(STUDY QUESTIONS):
**a.** In the column about Bay Area sports in 2020, whose voice will be missing from Giants spring training?
**b.** In the records, copy out word for word every line from the one containing "Poza mea pentru" through the end of the records, and leave out the pictures.

(EXTRACTED TEXT):
Content starts
Barber: 2020 bodes big change for Giants, Warriors, Raiders

Farewell to Bochy, MadBum, the Oakland Raiders and watching the Warriors in June.|

Have you seen those political bumper stickers endorsing “Giant Meteor 2020,” the ones that add “Just End It Already” in smaller type? Apt commentary on these addling times.

But “Giant Meteor 2020” might also be a reference to one of our baseball squads. And there could be separate stickers for other local sports teams. Pinning a new calendar to the wall is supposed to signal renewal and reinvention, but perhaps we have we taken the concept too far. It feels a bit like the entire Bay Area is awaiting a meteor in 2020.

Life as we know it is likely to continue (with new, improved memes!) but sports as we know them are about to explode.

It will hit us first in mid-February, when the Giants report to spring training in Arizona. Baseball is all about the “sounds of the game,” and many of those sounds will announce themselves in Scottsdale - the crack of the bat, the pop of the glove, the clatter of the cash register as baseball writers pay their bar tabs.

One prominent sound will be missing, though: Bruce Bochy’s voice.

For the first time in 14 years, this voice will not provide the soundtrack to Giants spring training, or the Giants’ regular season or, should they ever have one again, the Giants’ postseason.
Content ends
(LISTED RECORDS):
Content starts
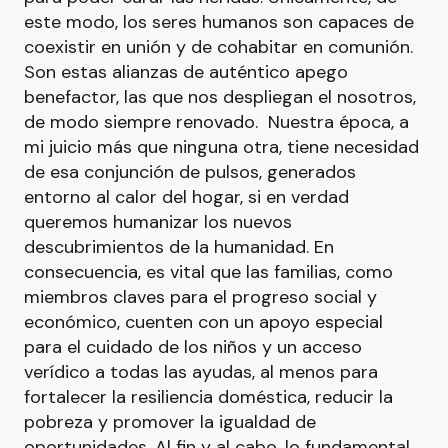
este modo, los seres humanos son capaces de
coexistir en unión y de cohabitar en comunión.
Son estas alianzas de auténtico apego
benefactor, las que nos despliegan el nosotros,
de modo siempre renovado. Nuestra época, a
mi juicio más que ninguna otra, tiene necesidad
de esa conjunción de pulsos, generados
entorno al calor del hogar, si en verdad
queremos humanizar los nuevos
descubrimientos de la humanidad. En
consecuencia, es vital que las familias, como
miembros claves para el progreso social y
económico, cuenten con un apoyo especial
para el cuidado de los niños y un acceso
verídico a todas las ayudas, al menos para
fortalecer la resiliencia doméstica, reducir la
pobreza y promover la igualdad de
oportunidades. Al fin y al cabo, lo fundamental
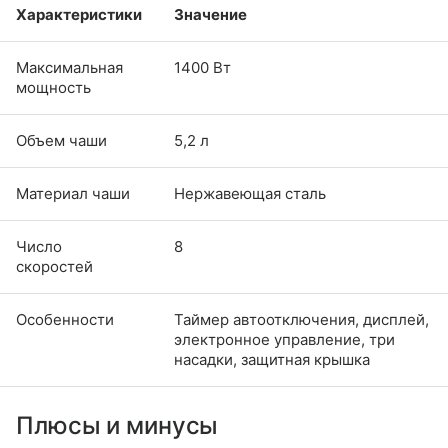
Характеристики
Значение
Максимальная
1400 Вт
мощность
Объем чаши
5,2 л
Материал чаши
Нержавеющая сталь
Число
8
скоростей
Особенности
Таймер автоотключения, дисплей,
электронное управление, три
насадки, защитная крышка
Плюсы и минусы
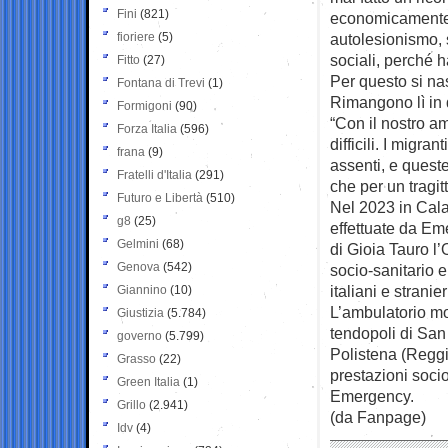
Fini
(821)
economicamente l
fioriere
(5)
autolesionismo, s
sociali, perché h
Fitto
(27)
Per questo si n
Fontana di Trevi
(1)
Rimangono lì in q
Formigoni
(90)
“Con il nostro a
Forza Italia
(596)
difficili. I migr
frana
(9)
assenti, e queste
Fratelli d'Italia
(291)
che per un tragi
Futuro e Libertà
(510)
Nel 2023 in Calab
g8
(25)
effettuate da Em
Gelmini
(68)
di Gioia Tauro l
Genova
(542)
socio-sanitario e
italiani e strani
Giannino
(10)
L’ambulatorio mob
Giustizia
(5.784)
tendopoli di San
governo
(5.799)
Polistena (Reggio
Grasso
(22)
prestazioni soci
Green Italia
(1)
Emergency.
Grillo
(2.941)
(da Fanpage)
Idv
(4)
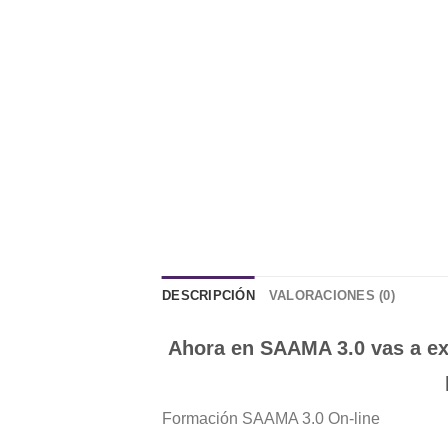
DESCRIPCIÓN
VALORACIONES (0)
Ahora en SAAMA 3.0 vas a ex
Formación SAAMA 3.0 On-line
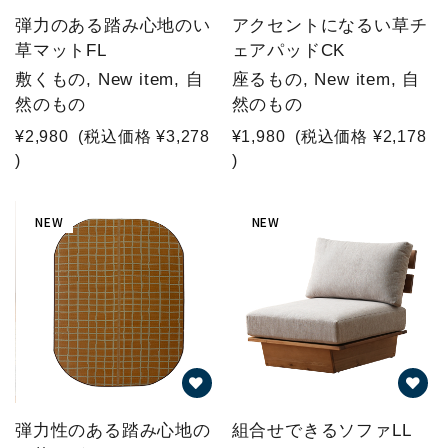
弾力のある踏み心地のい
アクセントになるい草チ
草マットFL
ェアパッドCK
敷くもの, New item, 自
座るもの, New item, 自
然のもの
然のもの
¥2,980
(税込価格
¥3,278
¥1,980
(税込価格
¥2,178
)
)
NEW
NEW
弾力性のある踏み心地の
組合せできるソファLL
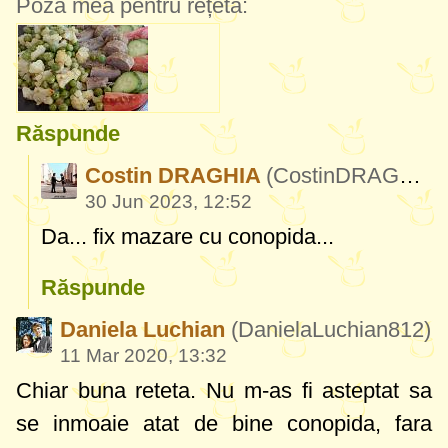
Poza mea pentru rețetă:
Răspunde
Costin DRAGHIA
(CostinDRAGHIA332)
30 Jun 2023, 12:52
Da... fix mazare cu conopida...
Răspunde
Daniela Luchian
(DanielaLuchian812)
11 Mar 2020, 13:32
Chiar buna reteta. Nu m-as fi asteptat sa
se inmoaie atat de bine conopida, fara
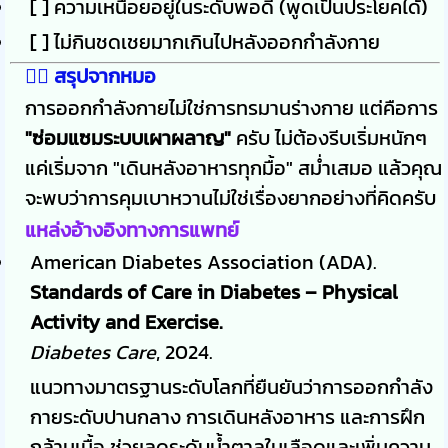
[ ] ความเหนื่อยอยู่ในระดับพอดี (พูดเป็นประโยคได้)
[ ] ไม่กินชดเชยมากเกินไปหลังออกกำลังกาย
👨‍⚕️ สรุปจากหมอ
การออกกำลังกายไม่ใช่การทรมานร่างกาย แต่คือการ
"ซ่อมแซมระบบเผาผลาญ"
ครับ ไม่ต้องรีบเริ่มหนักๆ
แค่เริ่มจาก "เดินหลังอาหารทุกมื้อ" สม่ำเสมอ แล้วคุณ
จะพบว่าการคุมเบาหวานไม่ใช่เรื่องยากอย่างที่คิดครับ
แหล่งอ้างอิงทางการแพทย์
American Diabetes Association (ADA).
Standards of Care in Diabetes – Physical
Activity and Exercise.
Diabetes Care
, 2024.
แนวทางมาตรฐานระดับโลกที่ยืนยันว่าการออกกำลัง
กายระดับปานกลาง การเดินหลังอาหาร และการฝึก
กล้ามเนื้อ ช่วยลดระดับน้ำตาลในเลือดและเพิ่มความ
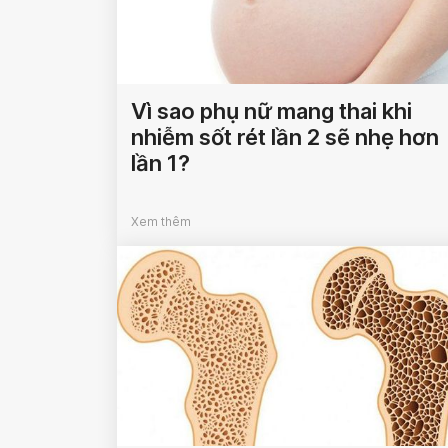
Vì sao phụ nữ mang thai khi
nhiễm sốt rét lần 2 sẽ nhẹ hơn
lần 1?
Xem thêm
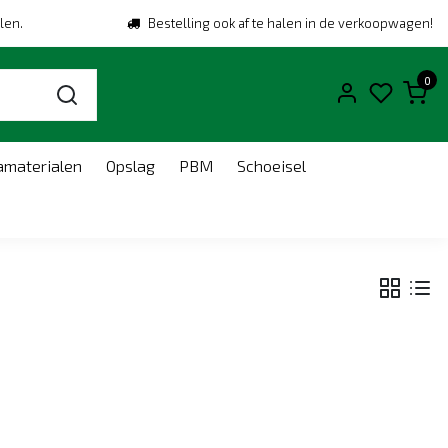
len.
Bestelling ook af te halen in de verkoopwagen!
0
amaterialen
Opslag
PBM
Schoeisel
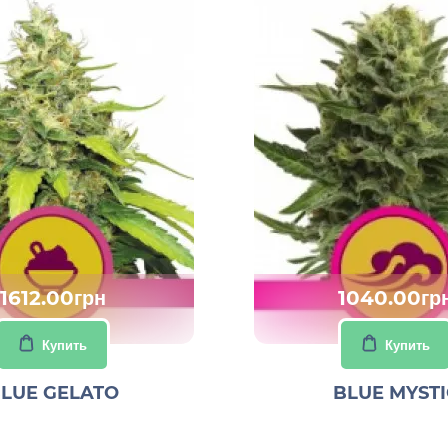
1612.00грн
1040.00гр
Купить
Купить
LUE GELATO
BLUE MYSTI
Content ends
(REPLIES):
**a.** Bruce Bochy's voice.

**b.**
Poza mea pentru rețetă:
Răspunde
Costin DRAGHIA
(CostinDRAGHIA332)
30 Jun 2023, 12:52
Da... fix mazare cu conopida...
Răspunde
Daniela Luchian
(DanielaLuchian812)
11 Mar 2020, 13:32
Chiar buna reteta. Nu m-as fi asteptat sa
se inmoaie atat de bine conopida, fara
[ ] ความเหนื่อยอยู่ในระดับพอดี (พูดเป็นประโยคได้)
[ ] ไม่กินชดเชยมากเกินไปหลังออกกำลังกาย
👨‍⚕️ สรุปจากหมอ
การออกกำลังกายไม่ใช่การทรมานร่างกาย แต่คือการ
"ซ่อมแซมระบบเผาผลาญ"
ครับ ไม่ต้องรีบเริ่มหนักๆ
แค่เริ่มจาก "เดินหลังอาหารทุกมื้อ" สม่ำเสมอ แล้วคุณ
จะพบว่าการคุมเบาหวานไม่ใช่เรื่องยากอย่างที่คิดครับ
แหล่งอ้างอิงทางการแพทย์
American Diabetes Association (ADA).
Standards of Care in Diabetes – Physical
Activity and Exercise.
Diabetes Care
, 2024.
แนวทางมาตรฐานระดับโลกที่ยืนยันว่าการออกกำลัง
กายระดับปานกลาง การเดินหลังอาหาร และการฝึก
กล้ามเนื้อ ช่วยลดระดับน้ำตาลในเลือดและเพิ่มความ
Vì sao phụ nữ mang thai khi
nhiễm sốt rét lần 2 sẽ nhẹ hơn
lần 1?
Xem thêm
len.
Bestelling ook af te halen in de verkoopwagen!
0
amaterialen
Opslag
PBM
Schoeisel
1612.00грн
1040.00гр
Купить
Купить
LUE GELATO
BLUE MYSTI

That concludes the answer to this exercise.